Aim of the task:
Retype the lines below exactly as they appear, but leave out the pictures.

Input:
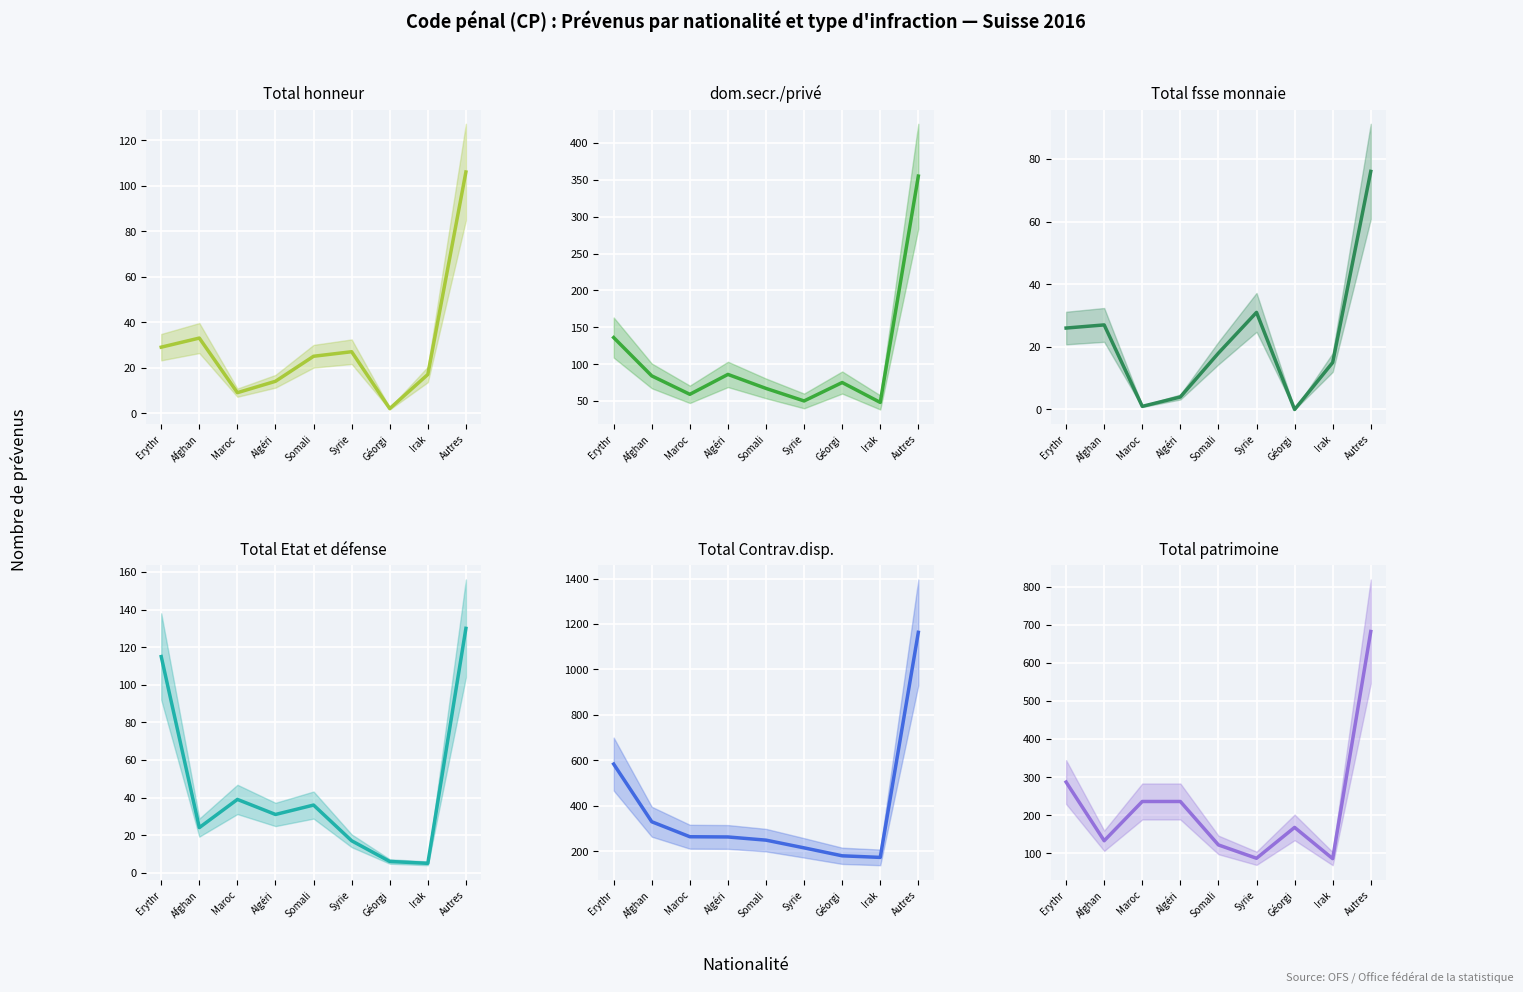

How many interior local peaks does the Total Etat et défense series have?

2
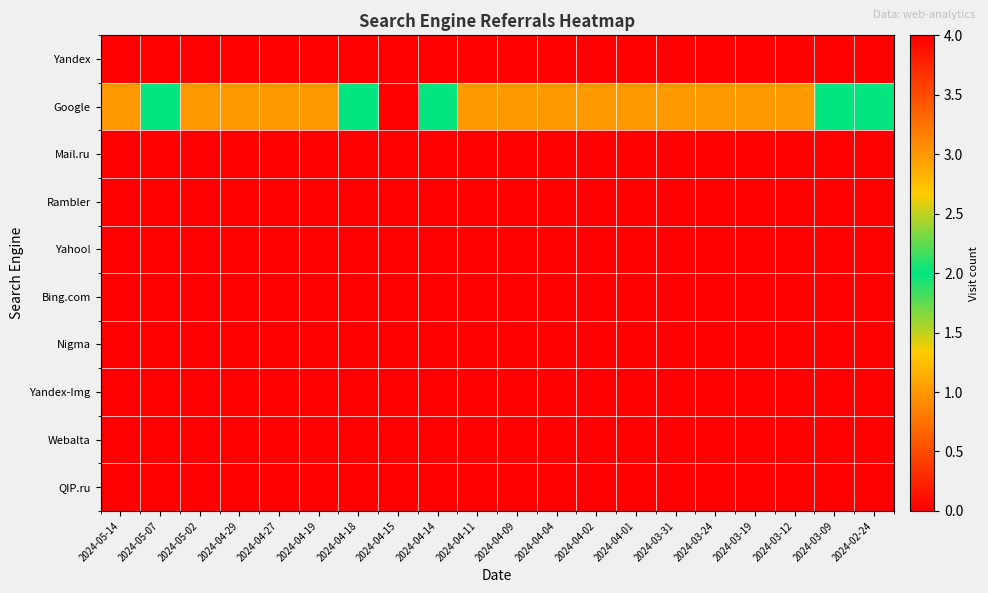

Reading left to right, extract all data points from this chart.

Yandex: 2024-05-14=0	2024-05-07=0	2024-05-02=0	2024-04-29=0	2024-04-27=0	2024-04-19=0	2024-04-18=0	2024-04-15=0	2024-04-14=0	2024-04-11=0	2024-04-09=0	2024-04-04=0	2024-04-02=0	2024-04-01=0	2024-03-31=0	2024-03-24=0	2024-03-19=0	2024-03-12=0	2024-03-09=0	2024-02-24=0
Google: 2024-05-14=1	2024-05-07=2	2024-05-02=1	2024-04-29=1	2024-04-27=1	2024-04-19=1	2024-04-18=2	2024-04-15=4	2024-04-14=2	2024-04-11=1	2024-04-09=1	2024-04-04=1	2024-04-02=1	2024-04-01=1	2024-03-31=1	2024-03-24=1	2024-03-19=1	2024-03-12=1	2024-03-09=2	2024-02-24=2
Mail.ru: 2024-05-14=0	2024-05-07=0	2024-05-02=0	2024-04-29=0	2024-04-27=0	2024-04-19=0	2024-04-18=0	2024-04-15=0	2024-04-14=0	2024-04-11=0	2024-04-09=0	2024-04-04=0	2024-04-02=0	2024-04-01=0	2024-03-31=0	2024-03-24=0	2024-03-19=0	2024-03-12=0	2024-03-09=0	2024-02-24=0
Rambler: 2024-05-14=0	2024-05-07=0	2024-05-02=0	2024-04-29=0	2024-04-27=0	2024-04-19=0	2024-04-18=0	2024-04-15=0	2024-04-14=0	2024-04-11=0	2024-04-09=0	2024-04-04=0	2024-04-02=0	2024-04-01=0	2024-03-31=0	2024-03-24=0	2024-03-19=0	2024-03-12=0	2024-03-09=0	2024-02-24=0
Yahoo!: 2024-05-14=0	2024-05-07=0	2024-05-02=0	2024-04-29=0	2024-04-27=0	2024-04-19=0	2024-04-18=0	2024-04-15=0	2024-04-14=0	2024-04-11=0	2024-04-09=0	2024-04-04=0	2024-04-02=0	2024-04-01=0	2024-03-31=0	2024-03-24=0	2024-03-19=0	2024-03-12=0	2024-03-09=0	2024-02-24=0
Bing.com: 2024-05-14=0	2024-05-07=0	2024-05-02=0	2024-04-29=0	2024-04-27=0	2024-04-19=0	2024-04-18=0	2024-04-15=0	2024-04-14=0	2024-04-11=0	2024-04-09=0	2024-04-04=0	2024-04-02=0	2024-04-01=0	2024-03-31=0	2024-03-24=0	2024-03-19=0	2024-03-12=0	2024-03-09=0	2024-02-24=0
Nigma: 2024-05-14=0	2024-05-07=0	2024-05-02=0	2024-04-29=0	2024-04-27=0	2024-04-19=0	2024-04-18=0	2024-04-15=0	2024-04-14=0	2024-04-11=0	2024-04-09=0	2024-04-04=0	2024-04-02=0	2024-04-01=0	2024-03-31=0	2024-03-24=0	2024-03-19=0	2024-03-12=0	2024-03-09=0	2024-02-24=0
Yandex-Img: 2024-05-14=0	2024-05-07=0	2024-05-02=0	2024-04-29=0	2024-04-27=0	2024-04-19=0	2024-04-18=0	2024-04-15=0	2024-04-14=0	2024-04-11=0	2024-04-09=0	2024-04-04=0	2024-04-02=0	2024-04-01=0	2024-03-31=0	2024-03-24=0	2024-03-19=0	2024-03-12=0	2024-03-09=0	2024-02-24=0
Webalta: 2024-05-14=0	2024-05-07=0	2024-05-02=0	2024-04-29=0	2024-04-27=0	2024-04-19=0	2024-04-18=0	2024-04-15=0	2024-04-14=0	2024-04-11=0	2024-04-09=0	2024-04-04=0	2024-04-02=0	2024-04-01=0	2024-03-31=0	2024-03-24=0	2024-03-19=0	2024-03-12=0	2024-03-09=0	2024-02-24=0
QIP.ru: 2024-05-14=0	2024-05-07=0	2024-05-02=0	2024-04-29=0	2024-04-27=0	2024-04-19=0	2024-04-18=0	2024-04-15=0	2024-04-14=0	2024-04-11=0	2024-04-09=0	2024-04-04=0	2024-04-02=0	2024-04-01=0	2024-03-31=0	2024-03-24=0	2024-03-19=0	2024-03-12=0	2024-03-09=0	2024-02-24=0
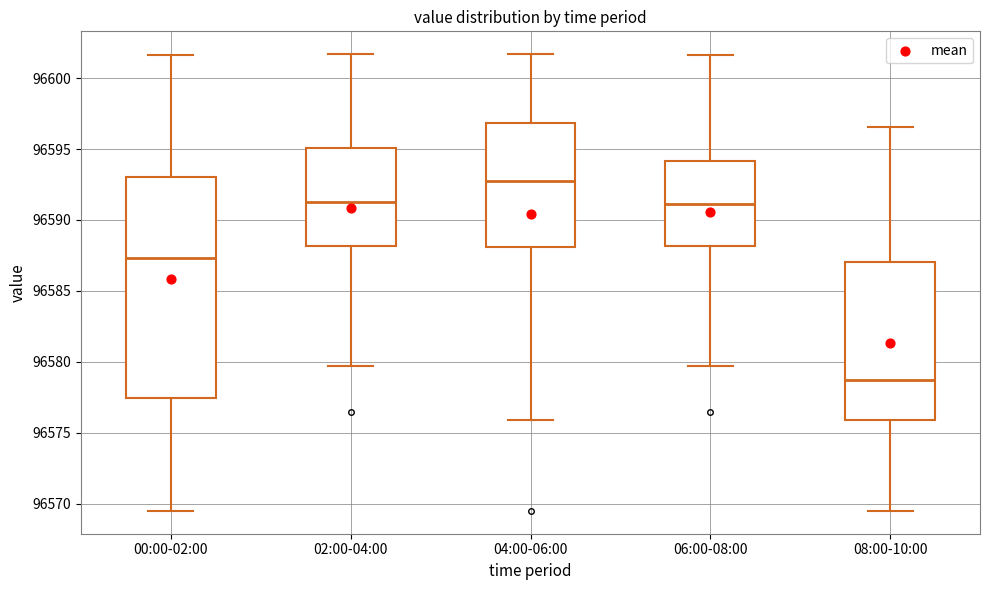

Where does the median line of the box for 06:00-08:00 sit on the y-axis? The values are not printed on the chart, so give them approximately, as read against the axis.

96591.0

Answer to the exercise:
How many interior local peaks does the Total Etat et défense series have?

2

Reading left to right, extract all data points from this chart.

Yandex: 2024-05-14=0	2024-05-07=0	2024-05-02=0	2024-04-29=0	2024-04-27=0	2024-04-19=0	2024-04-18=0	2024-04-15=0	2024-04-14=0	2024-04-11=0	2024-04-09=0	2024-04-04=0	2024-04-02=0	2024-04-01=0	2024-03-31=0	2024-03-24=0	2024-03-19=0	2024-03-12=0	2024-03-09=0	2024-02-24=0
Google: 2024-05-14=1	2024-05-07=2	2024-05-02=1	2024-04-29=1	2024-04-27=1	2024-04-19=1	2024-04-18=2	2024-04-15=4	2024-04-14=2	2024-04-11=1	2024-04-09=1	2024-04-04=1	2024-04-02=1	2024-04-01=1	2024-03-31=1	2024-03-24=1	2024-03-19=1	2024-03-12=1	2024-03-09=2	2024-02-24=2
Mail.ru: 2024-05-14=0	2024-05-07=0	2024-05-02=0	2024-04-29=0	2024-04-27=0	2024-04-19=0	2024-04-18=0	2024-04-15=0	2024-04-14=0	2024-04-11=0	2024-04-09=0	2024-04-04=0	2024-04-02=0	2024-04-01=0	2024-03-31=0	2024-03-24=0	2024-03-19=0	2024-03-12=0	2024-03-09=0	2024-02-24=0
Rambler: 2024-05-14=0	2024-05-07=0	2024-05-02=0	2024-04-29=0	2024-04-27=0	2024-04-19=0	2024-04-18=0	2024-04-15=0	2024-04-14=0	2024-04-11=0	2024-04-09=0	2024-04-04=0	2024-04-02=0	2024-04-01=0	2024-03-31=0	2024-03-24=0	2024-03-19=0	2024-03-12=0	2024-03-09=0	2024-02-24=0
Yahoo!: 2024-05-14=0	2024-05-07=0	2024-05-02=0	2024-04-29=0	2024-04-27=0	2024-04-19=0	2024-04-18=0	2024-04-15=0	2024-04-14=0	2024-04-11=0	2024-04-09=0	2024-04-04=0	2024-04-02=0	2024-04-01=0	2024-03-31=0	2024-03-24=0	2024-03-19=0	2024-03-12=0	2024-03-09=0	2024-02-24=0
Bing.com: 2024-05-14=0	2024-05-07=0	2024-05-02=0	2024-04-29=0	2024-04-27=0	2024-04-19=0	2024-04-18=0	2024-04-15=0	2024-04-14=0	2024-04-11=0	2024-04-09=0	2024-04-04=0	2024-04-02=0	2024-04-01=0	2024-03-31=0	2024-03-24=0	2024-03-19=0	2024-03-12=0	2024-03-09=0	2024-02-24=0
Nigma: 2024-05-14=0	2024-05-07=0	2024-05-02=0	2024-04-29=0	2024-04-27=0	2024-04-19=0	2024-04-18=0	2024-04-15=0	2024-04-14=0	2024-04-11=0	2024-04-09=0	2024-04-04=0	2024-04-02=0	2024-04-01=0	2024-03-31=0	2024-03-24=0	2024-03-19=0	2024-03-12=0	2024-03-09=0	2024-02-24=0
Yandex-Img: 2024-05-14=0	2024-05-07=0	2024-05-02=0	2024-04-29=0	2024-04-27=0	2024-04-19=0	2024-04-18=0	2024-04-15=0	2024-04-14=0	2024-04-11=0	2024-04-09=0	2024-04-04=0	2024-04-02=0	2024-04-01=0	2024-03-31=0	2024-03-24=0	2024-03-19=0	2024-03-12=0	2024-03-09=0	2024-02-24=0
Webalta: 2024-05-14=0	2024-05-07=0	2024-05-02=0	2024-04-29=0	2024-04-27=0	2024-04-19=0	2024-04-18=0	2024-04-15=0	2024-04-14=0	2024-04-11=0	2024-04-09=0	2024-04-04=0	2024-04-02=0	2024-04-01=0	2024-03-31=0	2024-03-24=0	2024-03-19=0	2024-03-12=0	2024-03-09=0	2024-02-24=0
QIP.ru: 2024-05-14=0	2024-05-07=0	2024-05-02=0	2024-04-29=0	2024-04-27=0	2024-04-19=0	2024-04-18=0	2024-04-15=0	2024-04-14=0	2024-04-11=0	2024-04-09=0	2024-04-04=0	2024-04-02=0	2024-04-01=0	2024-03-31=0	2024-03-24=0	2024-03-19=0	2024-03-12=0	2024-03-09=0	2024-02-24=0

Where does the median line of the box for 06:00-08:00 sit on the y-axis? The values are not printed on the chart, so give them approximately, as read against the axis.

96591.0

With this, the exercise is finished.